> _DIRECTIONS_:
1. Pull the passage from the Band of Oz text that starts at "In 1997, the" and ends at "(October 1983-19??, 1999–2022)", and copy it word for word.
2. According to the Band of Oz text, in what year was the band inducted into the Beach Music Hall of Fame?

- Origin: Greenville, North Carolina, United States
- Genres: Beach music; soul; R&B;
- Years active: 1967–present;
- Label: Surfside Records;
- Members: Keith Houston; Chuck French; David Hicks; Daniel Morris; Chris Jennings; Dustin Ahkuoi; Jody Bundy;
- Website: bandofoz.com

= Band of Oz =

American beach music band

The Band of Oz is a prominent band of the United States beach music genre. Starting in the mid-1960s with high school students, the band turned professional in the early-1970s with a core group mostly from the Greenville, North Carolina Rose High School Stage Band, that featured Chuck French on trumpet, Gary Warren saxophone, Randy Hignite keyboards, Jim Heidenreich drums, Johnnie Byrd bass, Buddy Johnson vocals and Keith Houston guitar. In 1971 Billy Bazemore replaced Johnson.

In 1978, the group recorded and released their first single "Shaggin". This was followed by "Star of My Life" in 1979, and national radio airplay. They performed 200 to 300 shows per year throughout the 1980s amidst massive personnel restructuring. In 1995 they released the hit single "Shama Lama Ding Dong", the People's Choice Song of the Year at that year's Cammy Awards, and one of the most requested beach songs of all time.

In 1997, the band was inducted into the Beach Music Hall of Fame.

==Personnel==
- Keith Houston: guitar, bass (1967–present)
- Chuck French: trumpet & lead vocals (1970–present)
- David Hicks: drums (1976–present)
- David Franks: keyboards, harmonica, vocals (October 1983-19??, 1999–2022)
- Jody Bundy: Keyboards & lead vocals (2022–present)

> _SUPPLIED MATERIAL_:
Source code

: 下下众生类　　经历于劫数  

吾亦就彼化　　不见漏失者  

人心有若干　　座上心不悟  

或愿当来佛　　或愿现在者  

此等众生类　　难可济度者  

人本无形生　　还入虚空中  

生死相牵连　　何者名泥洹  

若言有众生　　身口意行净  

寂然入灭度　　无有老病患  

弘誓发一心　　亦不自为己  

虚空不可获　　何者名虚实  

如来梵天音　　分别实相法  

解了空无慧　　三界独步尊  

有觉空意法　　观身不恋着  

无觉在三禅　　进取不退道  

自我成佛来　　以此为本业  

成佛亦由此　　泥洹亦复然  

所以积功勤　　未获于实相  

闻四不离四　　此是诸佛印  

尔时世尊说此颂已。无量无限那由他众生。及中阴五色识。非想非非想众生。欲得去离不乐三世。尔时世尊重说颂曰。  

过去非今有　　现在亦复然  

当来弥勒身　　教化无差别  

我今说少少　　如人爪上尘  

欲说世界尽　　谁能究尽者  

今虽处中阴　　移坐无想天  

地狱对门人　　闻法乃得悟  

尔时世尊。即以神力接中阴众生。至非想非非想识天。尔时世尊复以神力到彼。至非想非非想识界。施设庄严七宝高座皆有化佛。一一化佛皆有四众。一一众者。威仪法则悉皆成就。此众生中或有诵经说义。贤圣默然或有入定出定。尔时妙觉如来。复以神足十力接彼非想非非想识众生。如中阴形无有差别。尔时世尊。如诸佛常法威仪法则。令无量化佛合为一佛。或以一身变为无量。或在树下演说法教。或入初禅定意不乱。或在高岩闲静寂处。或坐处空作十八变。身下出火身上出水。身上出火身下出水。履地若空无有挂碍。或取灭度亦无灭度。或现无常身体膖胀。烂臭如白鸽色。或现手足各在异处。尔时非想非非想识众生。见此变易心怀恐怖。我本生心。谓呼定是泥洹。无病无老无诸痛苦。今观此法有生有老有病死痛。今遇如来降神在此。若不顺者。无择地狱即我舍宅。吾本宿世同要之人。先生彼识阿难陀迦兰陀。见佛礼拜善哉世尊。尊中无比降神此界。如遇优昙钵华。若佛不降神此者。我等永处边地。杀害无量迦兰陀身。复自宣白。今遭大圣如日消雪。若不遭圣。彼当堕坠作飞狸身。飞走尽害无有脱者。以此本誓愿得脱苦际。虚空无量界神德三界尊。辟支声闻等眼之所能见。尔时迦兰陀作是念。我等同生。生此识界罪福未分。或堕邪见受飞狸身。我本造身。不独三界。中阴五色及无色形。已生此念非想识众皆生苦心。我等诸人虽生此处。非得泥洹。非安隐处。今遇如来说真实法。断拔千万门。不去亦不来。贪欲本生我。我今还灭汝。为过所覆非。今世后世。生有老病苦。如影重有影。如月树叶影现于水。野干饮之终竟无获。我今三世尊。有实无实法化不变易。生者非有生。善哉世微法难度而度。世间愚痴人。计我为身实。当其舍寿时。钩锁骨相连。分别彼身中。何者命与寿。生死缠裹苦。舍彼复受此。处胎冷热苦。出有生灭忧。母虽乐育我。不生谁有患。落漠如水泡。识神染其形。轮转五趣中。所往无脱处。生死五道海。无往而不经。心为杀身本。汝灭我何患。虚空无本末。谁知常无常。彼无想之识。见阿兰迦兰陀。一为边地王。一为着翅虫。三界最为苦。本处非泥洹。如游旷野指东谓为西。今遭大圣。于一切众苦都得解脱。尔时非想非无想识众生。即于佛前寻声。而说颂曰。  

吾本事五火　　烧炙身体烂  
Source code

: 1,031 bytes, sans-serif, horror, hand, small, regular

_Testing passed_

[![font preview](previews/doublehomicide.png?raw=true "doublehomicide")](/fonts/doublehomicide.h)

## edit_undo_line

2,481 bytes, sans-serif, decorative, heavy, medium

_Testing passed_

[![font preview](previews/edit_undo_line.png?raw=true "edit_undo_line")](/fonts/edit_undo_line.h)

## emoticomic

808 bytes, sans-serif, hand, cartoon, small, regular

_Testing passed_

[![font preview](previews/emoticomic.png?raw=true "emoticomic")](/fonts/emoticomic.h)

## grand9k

> _NUMBERED ANSWERS_:
1.
In 1997, the band was inducted into the Beach Music Hall of Fame.

==Personnel==
- Keith Houston: guitar, bass (1967–present)
- Chuck French: trumpet & lead vocals (1970–present)
- David Hicks: drums (1976–present)
- David Franks: keyboards, harmonica, vocals (October 1983-19??, 1999–2022)

2. 1997